Its supposed to be me and my roommate and in the last frame I'm talking about my dude at the time. I just wanted to make sure it could appear that Clint and I were living together, but that there wasn't a romantic overtone since we're just buds.


----------



## Benny (Nov 13, 2008)

That is the only thing that I didn't get. It seems like you are talking to the viewer about your boyfriend who is puking.


----------



## skiptown (Nov 13, 2008)

gotcha. I will make sure to clarify that in the next page. I am so fucking glad you knew those were tacos. My roommate thought they were pancakes and her boyfriend was all "I dunno....tiny fancy elf food?"


----------



## Benny (Nov 13, 2008)

I live in southern California....I know what tacos look like. haha. good job


----------



## skiptown (Nov 13, 2008)

good. No one in the pacific northwest has any idea what a taco is supposed to be. They think tacos are supposed to have HARD SHELLS!!! As a taco enthusiast, it is the thing I miss most about Oakland.


----------



## dirty_feet (Nov 13, 2008)

Oh my god tacos. Give me a mutha fuckin' TACO!!!!! Yeah - I could tell they were tacos - definitely. 

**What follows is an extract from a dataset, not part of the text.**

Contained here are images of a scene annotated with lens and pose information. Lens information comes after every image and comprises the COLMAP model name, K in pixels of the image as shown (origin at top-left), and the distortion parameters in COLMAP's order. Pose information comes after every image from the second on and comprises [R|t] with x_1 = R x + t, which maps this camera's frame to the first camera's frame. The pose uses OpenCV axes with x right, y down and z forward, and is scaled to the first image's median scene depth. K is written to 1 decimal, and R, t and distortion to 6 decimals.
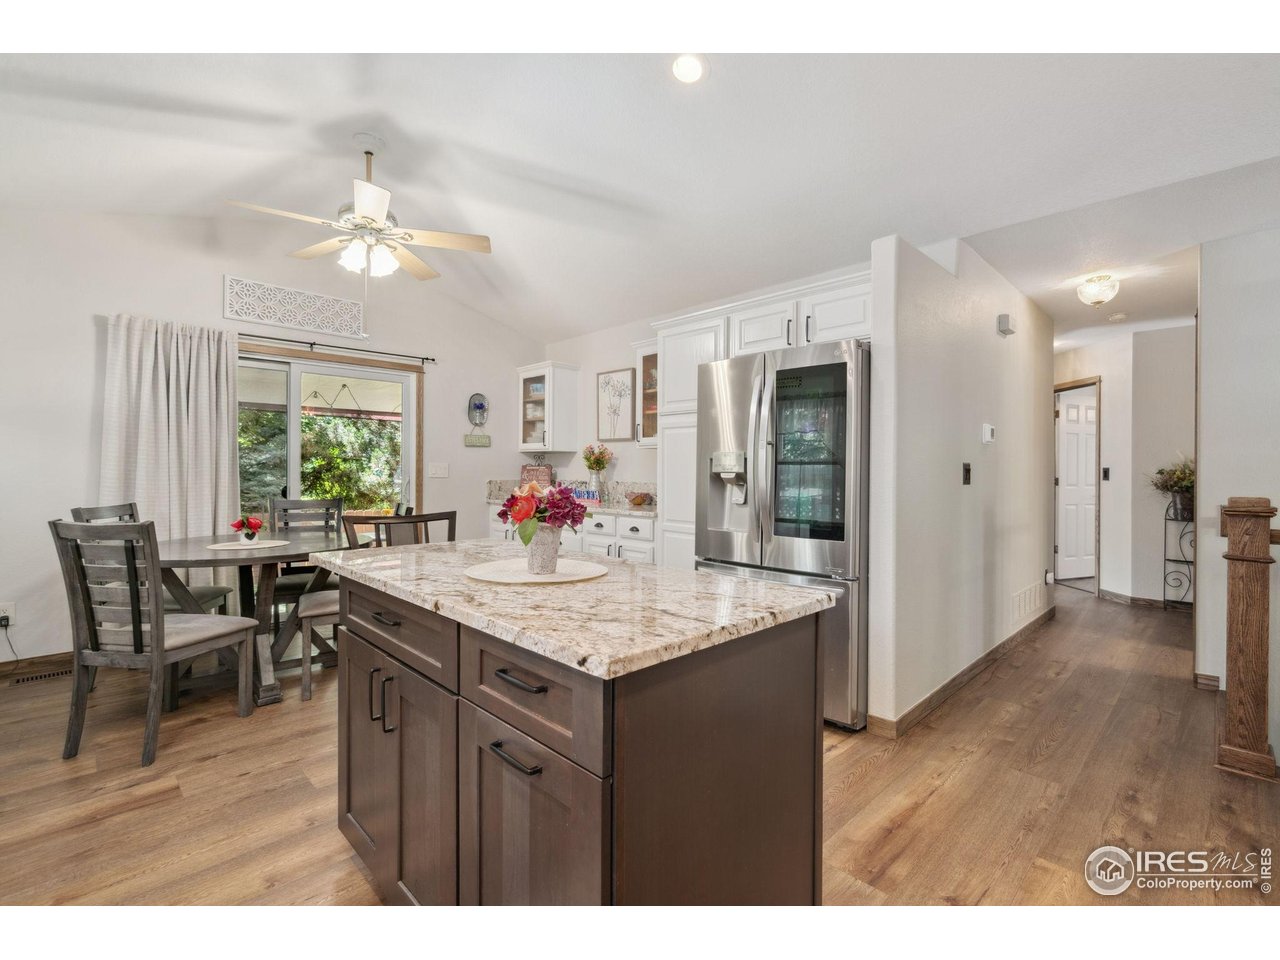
lens RADIAL K [[599.3, 0, 643.5], [0, 599.3, 477.1], [0, 0, 1]] dist [-0.018252, -0.000207]
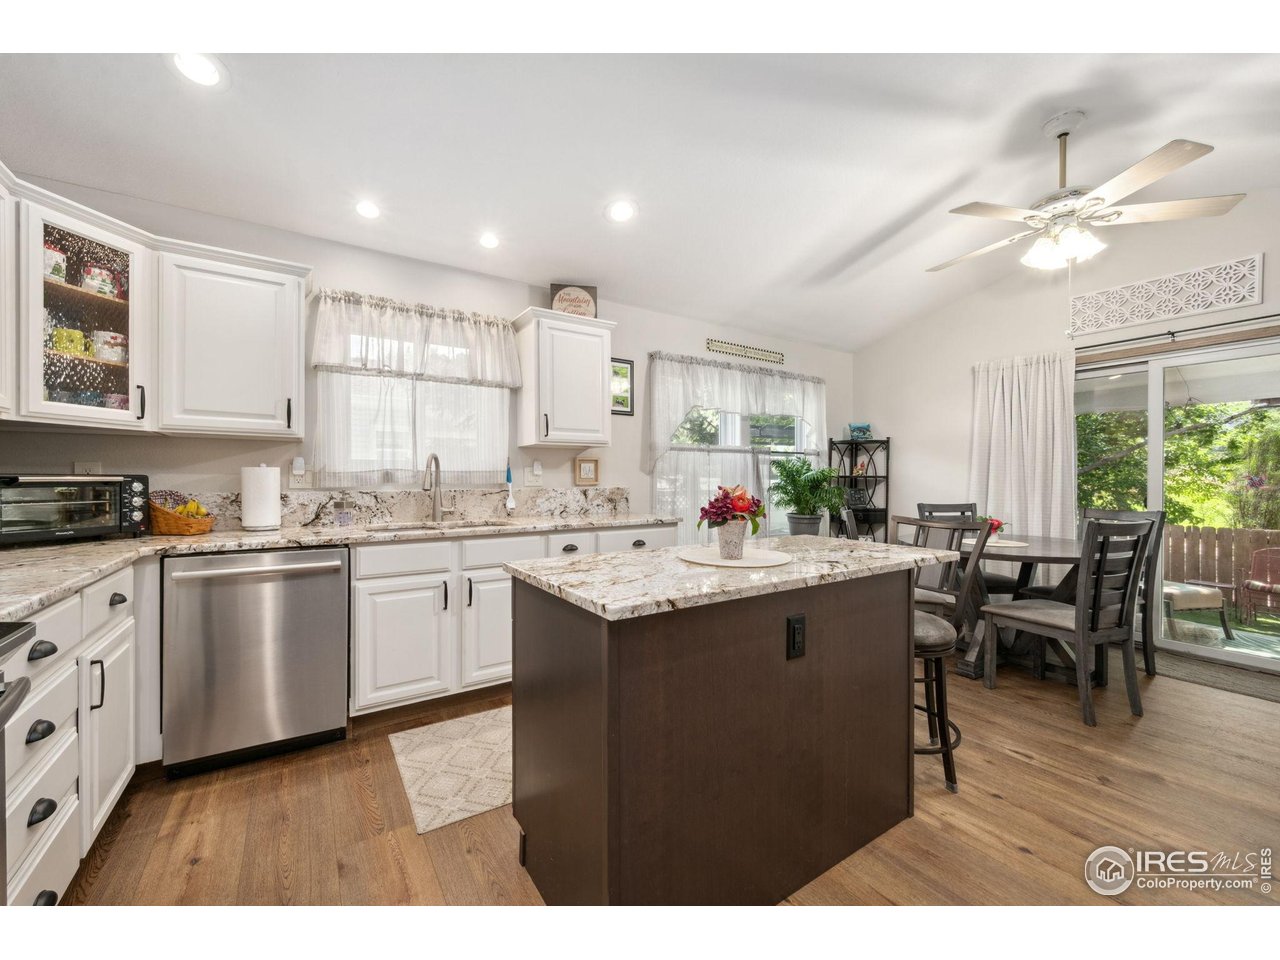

Nice rooftop scene! I assumed a platonic relationship due to your positions on the couch, just hanging out and around.

I really like it - you did a good job!


----------



## elokupa (Nov 13, 2008)

a tortilla as i know it is a fried potato omelette..?

anyways, I found the roof tiles and the puking guys hair particularly impressive


----------



## macks (Nov 13, 2008)

it's sweet how everything isn't divided into boxes, but you can still follow it. those are definitely tacos. cool comix!


----------



## finn (Nov 13, 2008)

I can tell what's going on, but the level of detail is pretty incredible and it looks time-consuming... I'd try to have a few squares have less detail, so that the more important parts of the story stick out more, that way I could save some time, but that just might be me.


----------



## skiptown (Nov 14, 2008)

thanks for all the feedback guys n' gals. I really appreciate it.


----------



## zarathustra (Nov 24, 2008)

Maybe you could add a bit more value/shading to draw the eye to important things...I've done a decent amount of graphic novel stuff, I'll upload something.


----------



## skiptown (Dec 10, 2008)

Hey, I'd be stoked to see some of your stuff. Upload!


----------



## ReturnTrip (Mar 10, 2009)

Youre comics are sick skip. you have real artistic talent. I draw some comics but most of them arent as detailed at all and they're just short strips of dry humor from someone whos done way too many hallucinogens:
Bolgia


----------



## john1158 (Mar 10, 2009)

the add/c shirt rules....
i only met you the one time but i would know thats you in the comic....
looks really good....
i alos really want tacos now as well....


----------



## katiehabits (Mar 15, 2009)

i really like the drawing with color. i can't really read what the comic says tho.


----------



## Arapala (Apr 20, 2009)

DUDE!!! These are so awesome! I want to see more!
Do you have a website or anything? You should do some drawings for some zines or something, thatd be rad!


----------



## moe (Jul 4, 2010)

if ur still around here, i'd just like to say the artwork is great. and would like to see more!


----------



## BrittanyTheBananarchist (Jul 4, 2010)

definently awesome! i really like all the textures u used on the ppl and such. very cool!


----------